For every record, give an exact copy that has no pictures in it.
━━━━
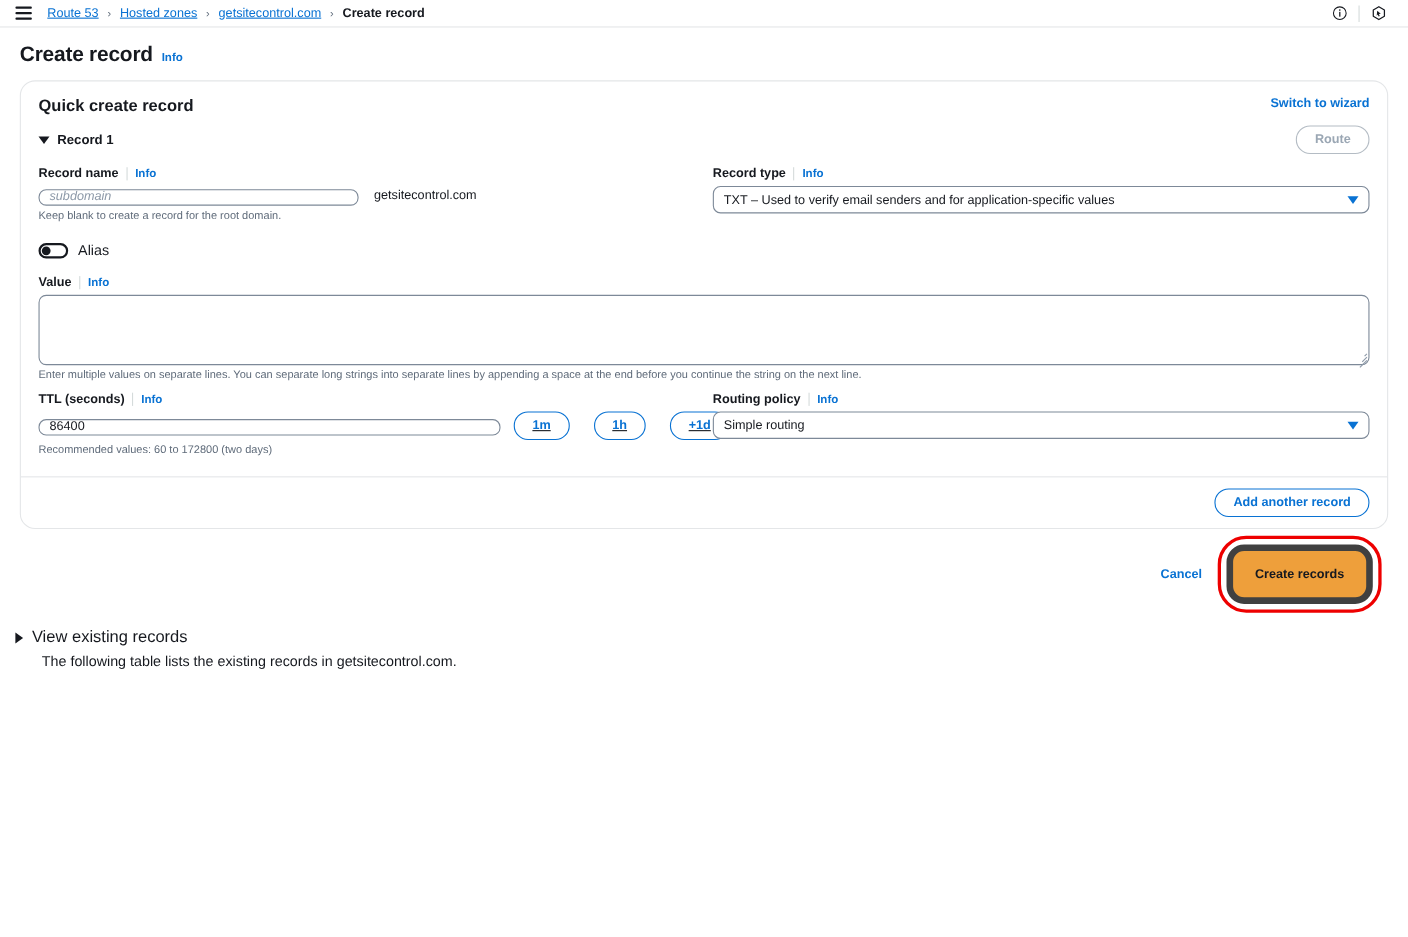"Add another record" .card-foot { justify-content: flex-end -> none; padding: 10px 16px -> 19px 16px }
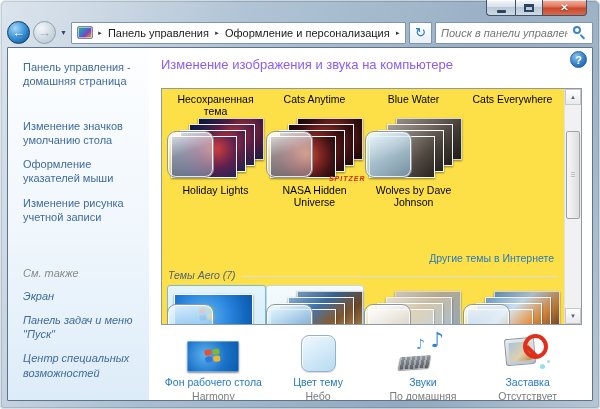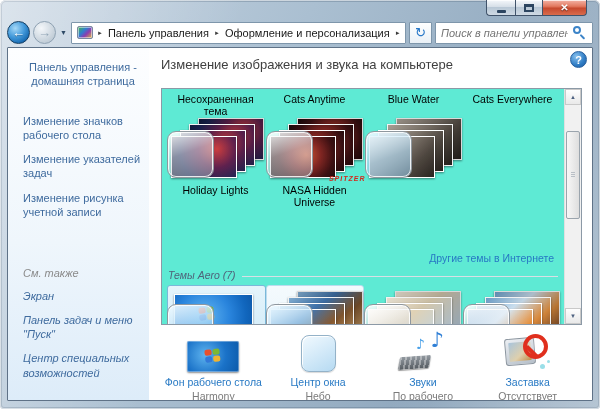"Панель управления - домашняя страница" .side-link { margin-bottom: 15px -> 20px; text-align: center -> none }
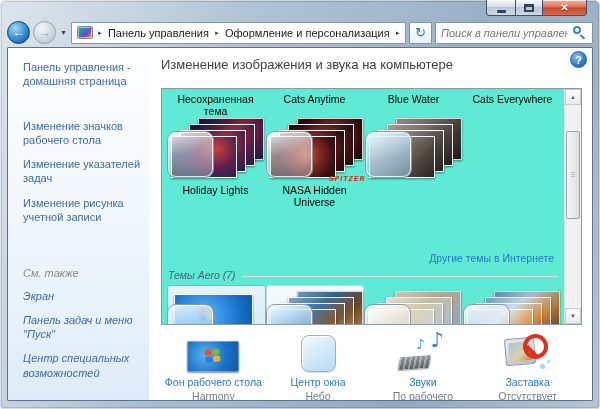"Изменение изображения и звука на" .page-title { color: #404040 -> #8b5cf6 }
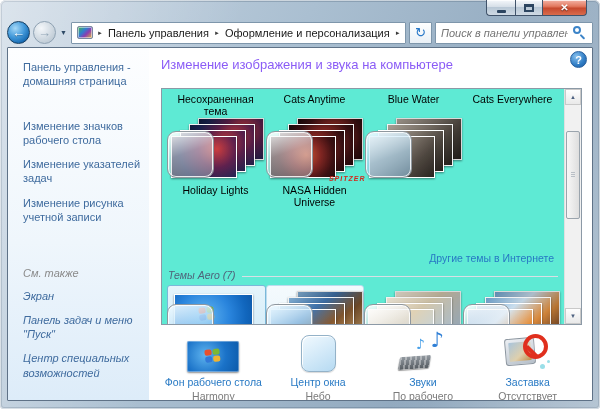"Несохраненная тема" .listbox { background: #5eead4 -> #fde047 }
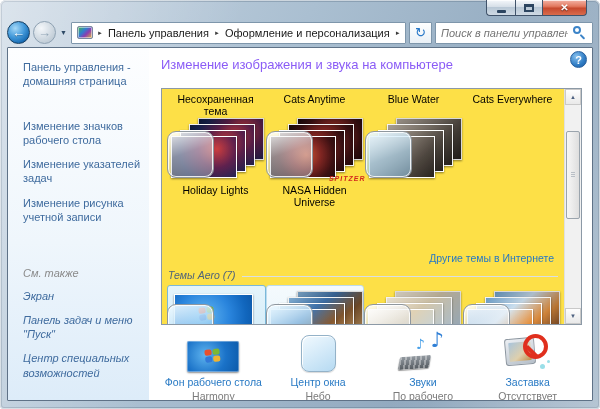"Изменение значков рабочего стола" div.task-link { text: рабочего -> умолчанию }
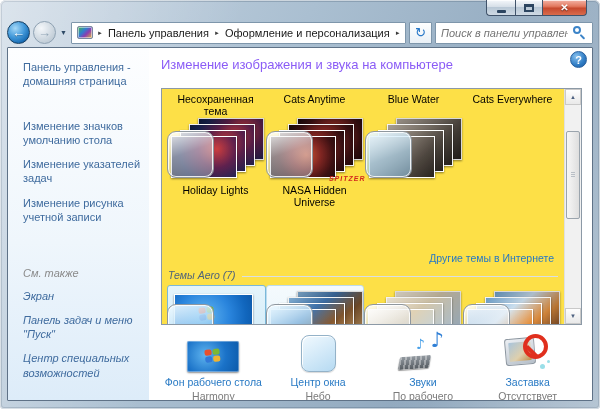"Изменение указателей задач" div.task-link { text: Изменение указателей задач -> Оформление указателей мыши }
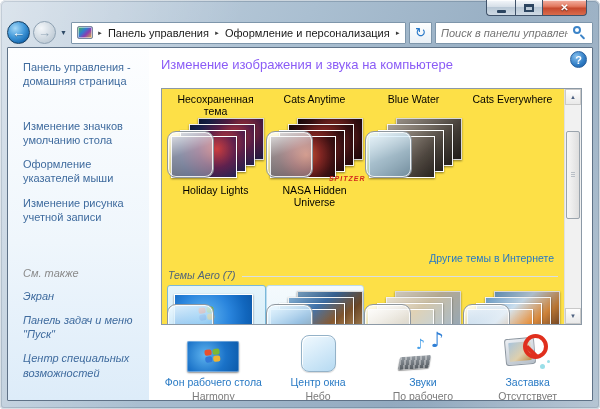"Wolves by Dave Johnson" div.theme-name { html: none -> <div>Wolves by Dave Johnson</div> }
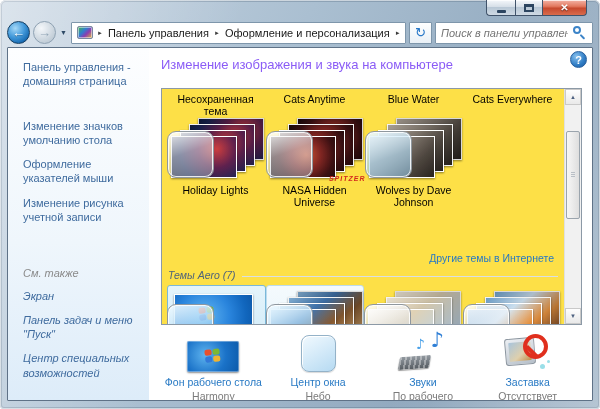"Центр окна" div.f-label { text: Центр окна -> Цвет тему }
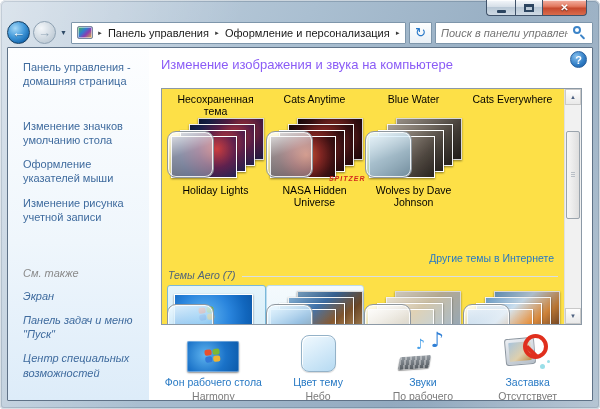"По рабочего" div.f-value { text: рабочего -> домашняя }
━━━━
Reply to the exercise:
"Add another record" .card-foot { justify-content: flex-end -> none; padding: 10px 16px -> 19px 16px }
"Панель управления - домашняя страница" .side-link { margin-bottom: 15px -> 20px; text-align: center -> none }
"Изменение изображения и звука на" .page-title { color: #404040 -> #8b5cf6 }
"Несохраненная тема" .listbox { background: #5eead4 -> #fde047 }
"Изменение значков рабочего стола" div.task-link { text: рабочего -> умолчанию }
"Изменение указателей задач" div.task-link { text: Изменение указателей задач -> Оформление указателей мыши }
"Wolves by Dave Johnson" div.theme-name { html: none -> <div>Wolves by Dave Johnson</div> }
"Центр окна" div.f-label { text: Центр окна -> Цвет тему }
"По рабочего" div.f-value { text: рабочего -> домашняя }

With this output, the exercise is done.